## 指示 1
抜粋のコードで、G_opt と D_opt の学習率はいくつに設定されていますか。
------ 読解用抜粋
RuntimeError: one of the variables needed for gradient computation has been modified by an inplace operation: [torch.FloatTensor [512, 10]], which is output 0 of AsStridedBackward0, is at version 2; expected version 1 instead. Hint: the backtrace further above shows the operation that failed to compute its gradient. The variable in question was changed in there or anywhere later. Good luck!

この問題はどのように解決すればいいでしょうか?教えていただけるとうれしいです。

補足

学習

input_noise_num = 100

dataset_name = 'cifar10'
category_num = 10

steps = 20

G = generator(input_noise_num, dataset_name)
D = discriminator(category_num, dataset_name)

print(G)
print(D)

G_opt = optim.SGD(G.parameters(), lr=0.0001)
D_opt = optim.SGD(D.parameters(), lr=0.0001)

G_total_loss = []
D_total_loss = []
b_loss = nn.BCELoss()
c_loss = nn.CrossEntropyLoss()

for step in range(steps):
  G.train()
  D.train()

  for real_imgs, labels in train_loader:

    labels = label2onehot(labels)
    labels = labels.long()

    zs = torch.randn((batch_size, input_noise_num))
    fake_imgs = G(zs.detach())
    print(fake_imgs.size())

    real_r_out, real_c_out = D(real_imgs)
    fake_r_out, fake_c_out = D(fake_imgs)
    print(fake_c_out.size())

    D_loss = b_loss(real_r_out, torch.ones((batch_size, 1)))
    D_loss = D_loss + c_loss(real_c_out, labels)
    D_loss = D_loss + b_loss(fake_r_out, torch.zeros((batch_size, 1)))

    D_opt.zero_grad()
------------
------ エントリ一覧
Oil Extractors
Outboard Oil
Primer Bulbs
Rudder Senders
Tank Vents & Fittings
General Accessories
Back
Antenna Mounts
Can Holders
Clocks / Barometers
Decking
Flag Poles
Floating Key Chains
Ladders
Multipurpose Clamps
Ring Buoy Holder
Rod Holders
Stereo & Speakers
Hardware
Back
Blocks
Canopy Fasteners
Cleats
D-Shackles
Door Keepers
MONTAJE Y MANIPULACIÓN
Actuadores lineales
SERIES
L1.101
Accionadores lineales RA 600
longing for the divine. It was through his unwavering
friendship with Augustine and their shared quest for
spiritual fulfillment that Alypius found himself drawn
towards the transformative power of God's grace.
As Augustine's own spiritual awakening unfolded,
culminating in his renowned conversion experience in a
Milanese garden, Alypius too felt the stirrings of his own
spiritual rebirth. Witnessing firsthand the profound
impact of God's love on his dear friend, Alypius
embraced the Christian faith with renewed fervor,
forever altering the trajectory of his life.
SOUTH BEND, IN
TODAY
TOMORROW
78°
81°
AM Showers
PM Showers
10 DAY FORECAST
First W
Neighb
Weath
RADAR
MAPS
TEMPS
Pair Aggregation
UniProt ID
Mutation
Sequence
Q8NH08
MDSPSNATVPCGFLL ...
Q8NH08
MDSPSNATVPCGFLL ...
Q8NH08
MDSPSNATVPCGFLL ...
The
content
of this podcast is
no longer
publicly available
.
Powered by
------------
## 指示 2
エントリの先頭から「embraced the Christian」を含む行まで、その行も含めてすべてを一字一句変えずに繰り返してください。

## 最終回答 1
どちらも 0.0001 です。

## 最終回答 2
Oil Extractors
Outboard Oil
Primer Bulbs
Rudder Senders
Tank Vents & Fittings
General Accessories
Back
Antenna Mounts
Can Holders
Clocks / Barometers
Decking
Flag Poles
Floating Key Chains
Ladders
Multipurpose Clamps
Ring Buoy Holder
Rod Holders
Stereo & Speakers
Hardware
Back
Blocks
Canopy Fasteners
Cleats
D-Shackles
Door Keepers
MONTAJE Y MANIPULACIÓN
Actuadores lineales
SERIES
L1.101
Accionadores lineales RA 600
longing for the divine. It was through his unwavering
friendship with Augustine and their shared quest for
spiritual fulfillment that Alypius found himself drawn
towards the transformative power of God's grace.
As Augustine's own spiritual awakening unfolded,
culminating in his renowned conversion experience in a
Milanese garden, Alypius too felt the stirrings of his own
spiritual rebirth. Witnessing firsthand the profound
impact of God's love on his dear friend, Alypius
embraced the Christian faith with renewed fervor,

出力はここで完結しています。